Kenapa warna pintu Masjid Nabawi perlu dipahami
Masjid Nabawi memiliki banyak akses masuk dan keluar dengan penanda warna serta nomor yang berbeda. Setiap penanda mengarah ke area tertentu, sehingga jemaah bisa memilih jalur sesuai tujuan tanpa perlu berputar jauh.
Dalam situasi padat, pemahaman ini menjadi semakin penting. Jemaah yang tahu arah pintu akan lebih mudah menuju lokasi ziarah, area hotel, pusat layanan kesehatan, atau titik distribusi air zamzam.
Pintu hijau untuk Raudhah dan makam Rasulullah SAW
Pintu hijau bernomor 301-308 dan 365-370 berada di sisi selatan. Jalur ini menjadi akses utama bagi jemaah yang ingin berziarah ke makam Rasulullah SAW dan area Raudhah.
Pintu hijau juga sejajar dengan Sektor 5. Karena itu, jemaah yang berada di area tersebut bisa menjadikannya sebagai acuan arah saat masuk atau keluar dari masjid.
Pintu ungu dekat distribusi zamzam
Pintu ungu bernomor 309-313 berada di sisi barat daya. Pintu ini dekat dengan Masjid Al Ghamama dan Masjid Abu Bakar, sehingga sering menjadi patokan bagi jemaah yang bergerak di kawasan sekitarnya.
Salah satu titik penting di jalur ini adalah Pintu 310. Pintu tersebut disebut sebagai akses utama menuju titik distribusi air zamzam dalam jumlah besar.
Pintu biru menuju Baqi dan layanan kesehatan
Pintu biru bernomor 344-364 berada di sisi timur. Jalur ini mengarah ke pemakaman Baqi atau Maqbarah Baqi, yang menjadi tujuan ziarah banyak jemaah.
Pintu biru juga terhubung dengan layanan kesehatan Bab Jibreel Health Care di UCC Level 2. Informasi ini penting bagi jemaah yang membutuhkan akses cepat ke layanan medis.
Pintu oranye ke Pasar Bilal dan Taman Saqifah
Pintu oranye bernomor 314-327 berada di sisi barat.
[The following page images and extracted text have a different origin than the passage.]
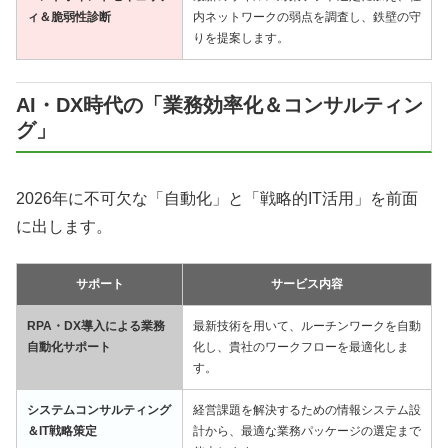
ィ＆脆弱性診断
内ネットワークの弱点を調査し、鉄壁の守
りを提案します。
AI・DX時代の「業務効率化＆コンサルティン
グ」
2026年に不可欠な「自動化」と「戦略的IT活用」を前面
に出します。
サポート
サービス内容
RPA・DX導入による業務
最新技術を用いて、ルーチンワークを自動
自動化サポート
化し、貴社のワークフローを最適化しま
す。
システムコンサルティング
経営課題を解決するための情報システム設
＆IT戦略策定
計から、最適な業務パッケージの選定まで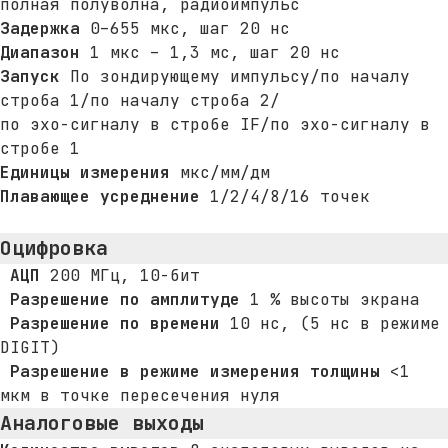
полная полуволна, радиоимпульс
Задержка
0–655 мкс, шаг 20 нс
Диапазон
1 мкс – 1,3 мс, шаг 20 нс
Запуск
По зондирующему импульсу/по началу
Адрес
строба 1/по началу строба 2/
Москва, 2-я Синичкина
по эхо-сигналу в стробе IF/по эхо-сигналу в
стробе 1
улица, д. 9А, стр.9
Единицы измерения
мкс/мм/дм
Плавающее усреднение
1/2/4/8/16 точек
Почта
mail@panatest.ru
Оцифровка
Телефон
АЦП
200 МГц, 10-бит
+7 (495) 120-03-32
Разрешение по амплитуде
1 % высоты экрана
Разрешение по времени
10 нс, (5 нс в режиме
DIGIT)
© 1997-2026 ООО «ПАНАТЕСТ»
Разрешение в режиме измерения толщины
<1
Политика конфиденциальности
мкм в точке пересечения нуля
Аналоговые выходы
Arah ini menghubungkan jemaah ke Pasar Bilal dan Taman Saqifah, dua titik yang cukup dikenal di sekitar Masjid Nabawi.
Pintu oranye juga sejajar dengan wilayah Sektor 3 dan 4. Karena itu, jemaah yang menginap di area tersebut dapat menjadikannya sebagai referensi jalur yang lebih mudah.
Pintu merah yang dekat hotel dan pusat belanja
Pintu merah bernomor 328-343 berada di sisi utara. Jalur ini disebut paling sering dilalui jemaah Indonesia karena langsung mengarah ke kawasan hotel dan pusat perbelanjaan.
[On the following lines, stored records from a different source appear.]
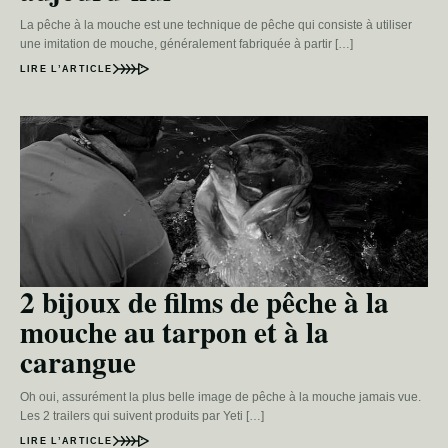
La pêche à la mouche est une technique de pêche qui consiste à utiliser
une imitation de mouche, généralement fabriquée à partir […]
LIRE L’ARTICLE
2 bijoux de films de pêche à la
mouche au tarpon et à la
carangue
Oh oui, assurément la plus belle image de pêche à la mouche jamais vue.
Les 2 trailers qui suivent produits par Yeti […]
LIRE L’ARTICLE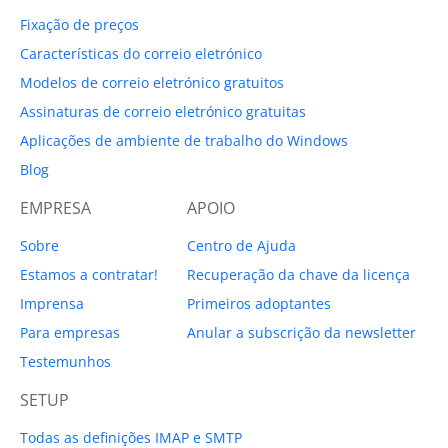
Fixação de preços
Características do correio eletrónico
Modelos de correio eletrónico gratuitos
Assinaturas de correio eletrónico gratuitas
Aplicações de ambiente de trabalho do Windows
Blog
EMPRESA
APOIO
Sobre
Centro de Ajuda
Estamos a contratar!
Recuperação da chave da licença
Imprensa
Primeiros adoptantes
Para empresas
Anular a subscrição da newsletter
Testemunhos
SETUP
Todas as definições IMAP e SMTP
Bagi jemaah yang sering bolak-balik antara masjid dan penginapan, pintu merah menjadi salah satu penanda paling praktis untuk diingat. Arah utara ini juga membantu saat jemaah kembali ke rombongan setelah ibadah.
Contoh cepat untuk mengingat arah pintu
Agar tidak tertukar, jemaah bisa mengingat urutan arah berikut. Pintu merah mengarah ke hotel dan pusat belanja di utara, sedangkan pintu oranye menuju Pasar Bilal di barat.
Pintu ungu mengarah ke distribusi zamzam di barat daya, pintu hijau ke area ziarah dan Raudhah di selatan, lalu pintu biru ke Maqbarah Baqi dan layanan kesehatan di timur. Dengan mengenali pola ini, jemaah dapat bergerak lebih tenang saat beribadah di Masjid Nabawi.